### TEXTO DE ORIGEM
::::::::

Pode dizer-se que os jogos europeus dão maior gozo a Jesus?

Nessas epopeias do Benfica, em Inglaterra, há uma que não me esqueço: a do Everton. Foi 5-0 na Luz e 2-0 em Goodison Park. O Everton é uma equipa média, mas a verdade é que dar 7-0 demonstra muita qualidade. O Jesus é assim, não só nos jogos europeus a sério, como também a brincar. Lembro-me daquele torneio entre Real Madrid e Belenenses, em que o Real Madrid ganhou com um golo no último minuto. O Schuster [técnico do Real Madrid naquela altura] disse mal do Belenenses, que foi ali para defender, e o Jesus apareceu na sala de imprensa e disse que o Real Madrid jogou muito "poucochinho". E é verdade. O Real Madrid não foi o Real Madrid porque o Belenenses o anulou. Não podemos querer que uma equipa que é mil vezes inferior à outra ganhe. É quase impossível. Por isso é que tem charme um Leicester ganhar um campeonato em mil anos, por isso é que é engraçado a Grécia ganhar um Europeu. Às vezes, as equipas inferiores superam-se, mas é muito raro. E, nesse dia, o Belenenses quase conseguiu superar o Real Madrid. Quando o Schuster se atirou ao Belenenses do Jesus, o Jesus teve uma resposta hilariante, ao seu nível. O Real Madrid, nas mãos do Jesus, daria que falar. E, naquele dia, o Real Madrid, nas mãos do Schuster, não deu que falar.

Por falar em jogos amigáveis, aquela goleada aplicada ao Real Madrid na Eusébio Cup também fica na memória... 

Aí, era um Real Madrid de ressaca. Foi no ano do Mundial de 2014, os jogadores espanhóis ainda não estavam lá e o Cristiano Ronaldo também não. Foi um jogo um pouco insonso e o Benfica aproveitou. Um 5-2 dá moral.

O jornalismo desportivo também mudou muito nos últimos anos. Os clubes preferem agora refugiar-se nas plataformas oficiais?

Sempre estive mais ligado ao futebol internacional e ainda bem. Nas vezes em que era chamado para ir a um treino do Benfica ou do Sporting, ainda vi uma abertura de espírito entre comunicação social e clube. Lembro-me perfeitamente de ir ao campo de treinos do Benfica e aquilo ser bar aberto. O jogador falava, ou se não falava era porque estava com pressa. Não havia assessores atrás de nós, nem dos jogadores. Assistir a esta transformação é recuar no tempo, é recuar em tudo. Não faz sentido, é um retrocesso sem explicação, do qual não vejo fim à vista. Os jogadores também parecem sentir-se cómodos com a realidade de não falar. Mesmo na zona mista, muitos não falam. Isso não pode ser. A maioria tem de falar, não é a minoria, e essa minoria não pode ser escolhida por ninguém. Se os jornalistas têm acesso aos jogadores, deviam poder falar com qualquer um. Isso não acontece e é triste. É um muro que se levanta, não há comunicação entre os verdadeiros atores do futebol, que são os jogadores, e os jornalistas, que são aqueles que interpretam o futebol no sentido de informar quem de direito. Deveríamos ter acesso total.

::::::::

### TAREFA
Traduza para inglês esta frase do texto de origem: «Às vezes, as equipas inferiores superam-se, mas é muito raro.» As linhas de dados não servem para nada aqui.

### LINHAS DE DADOS

::::::::

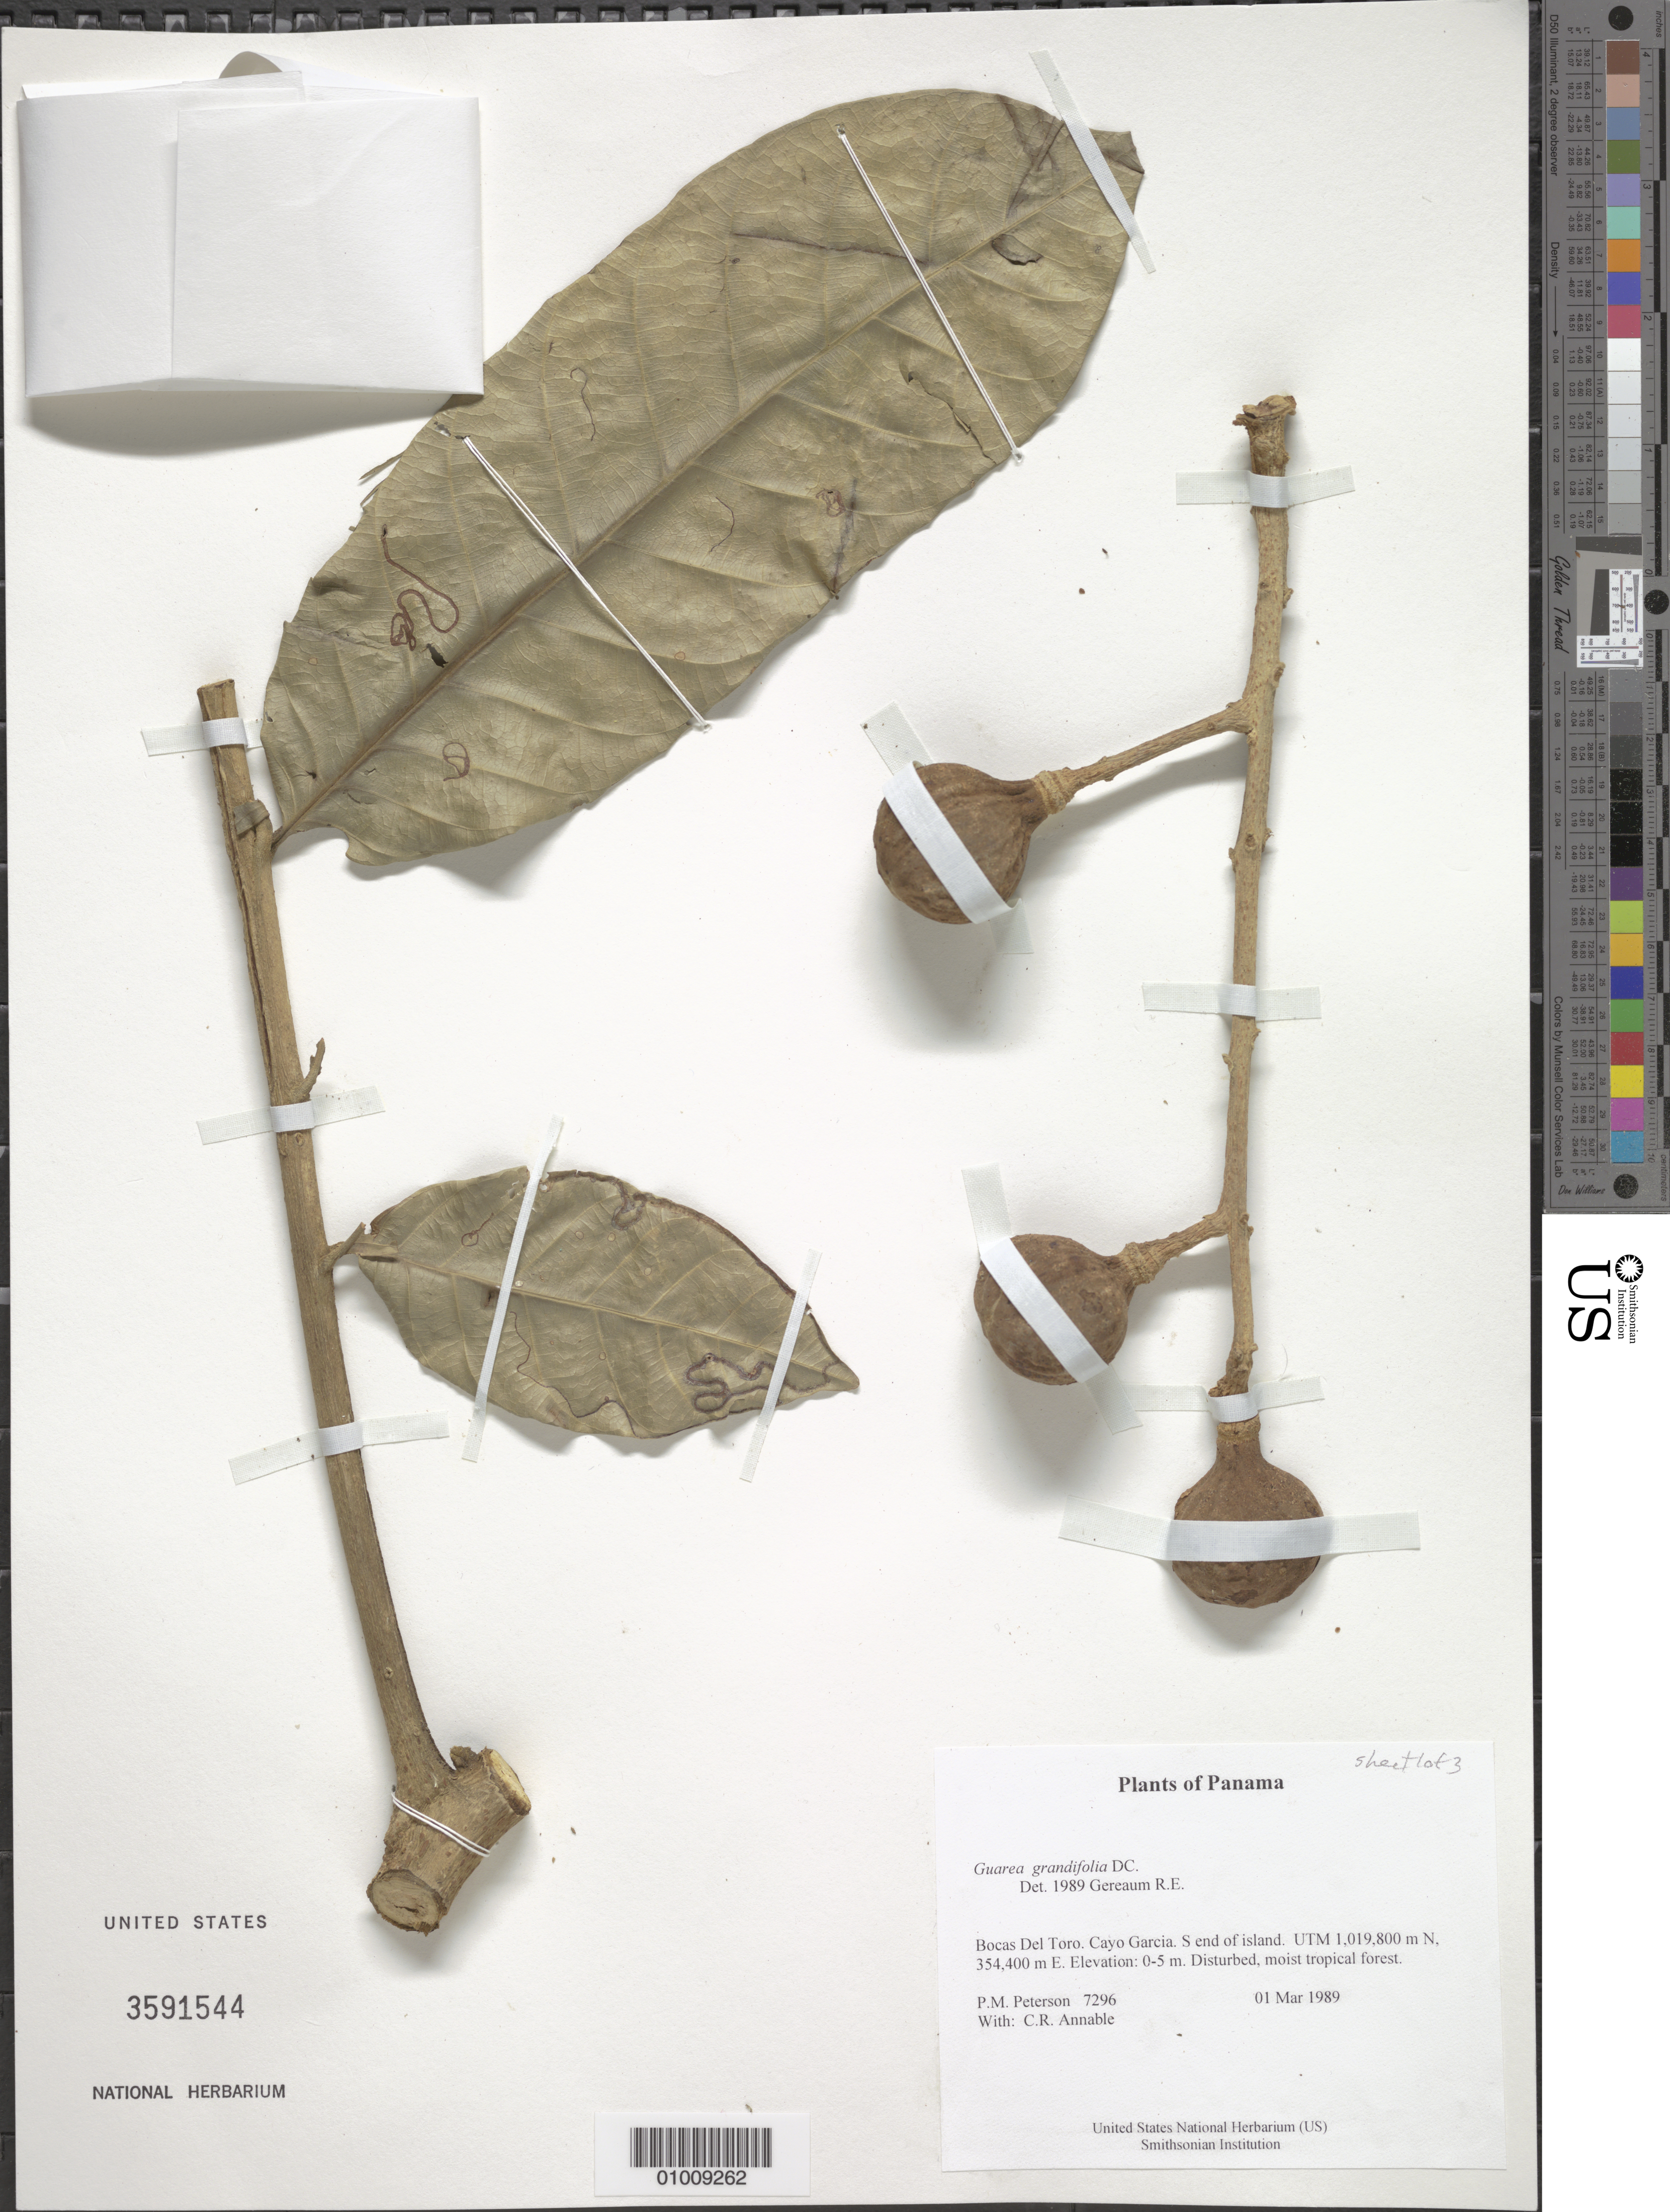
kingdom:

::::::::

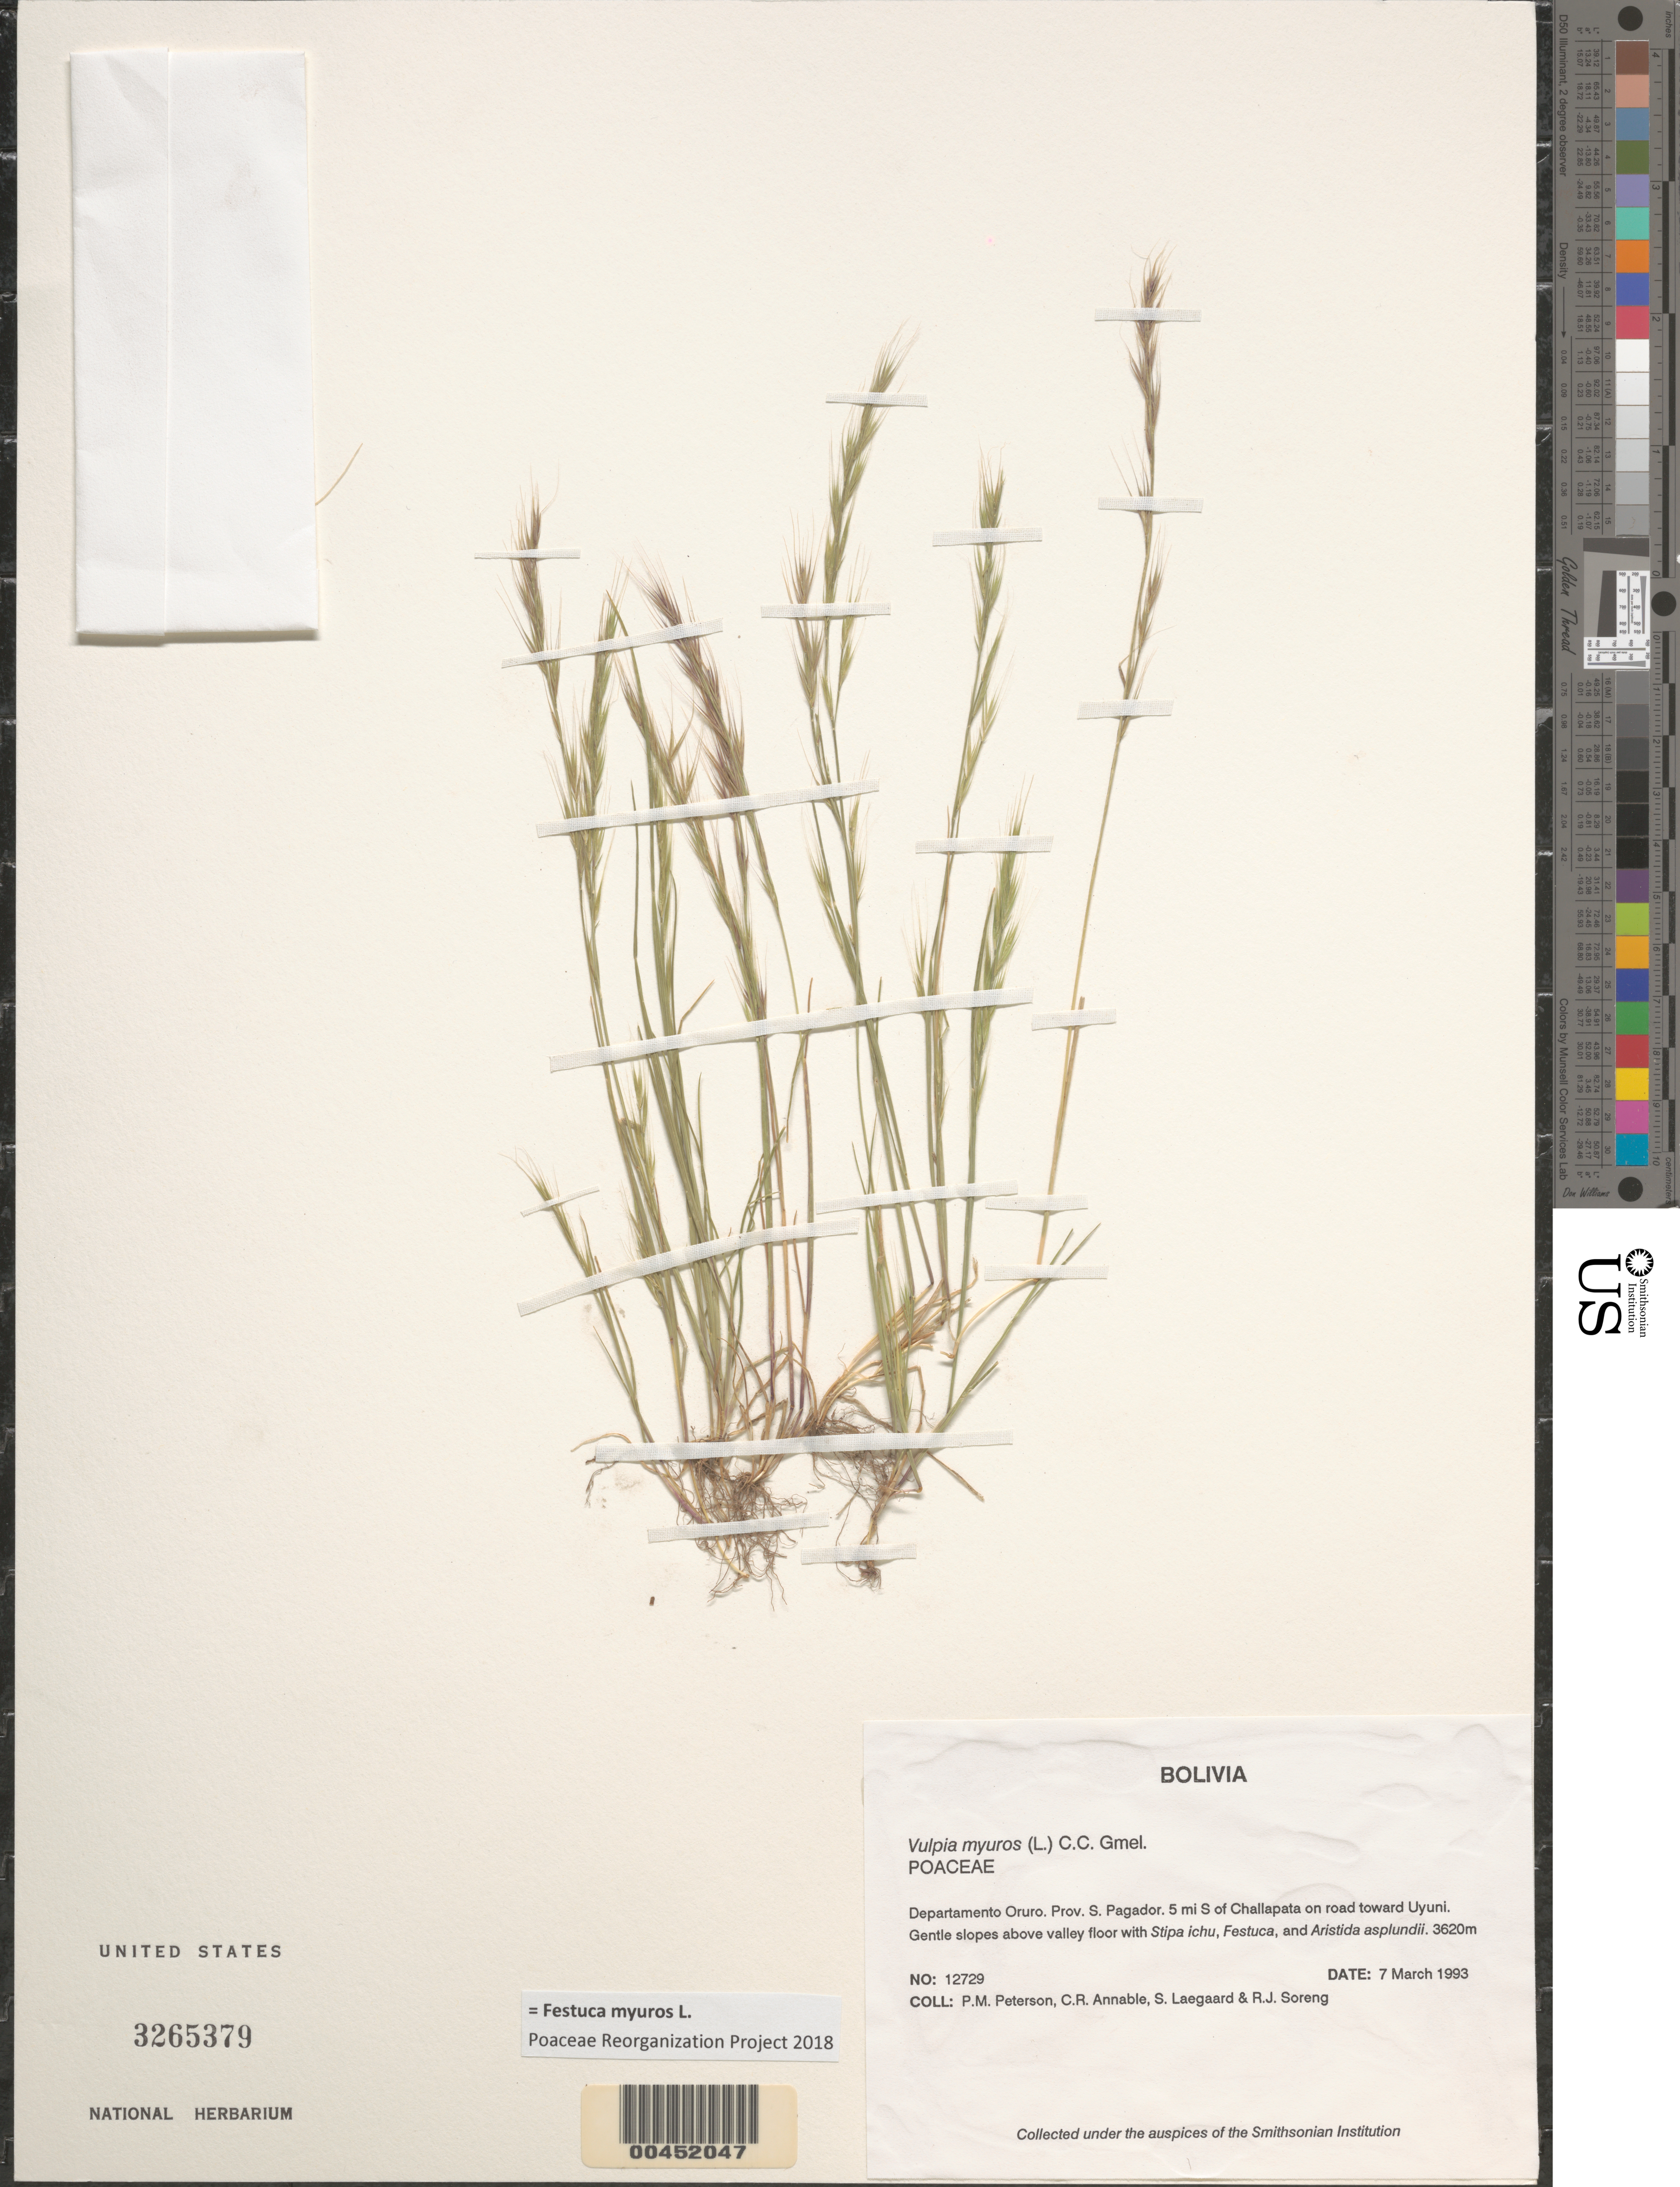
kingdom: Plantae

::::::::

### RESPOSTA
Sometimes weaker teams outdo themselves, but it is very rare.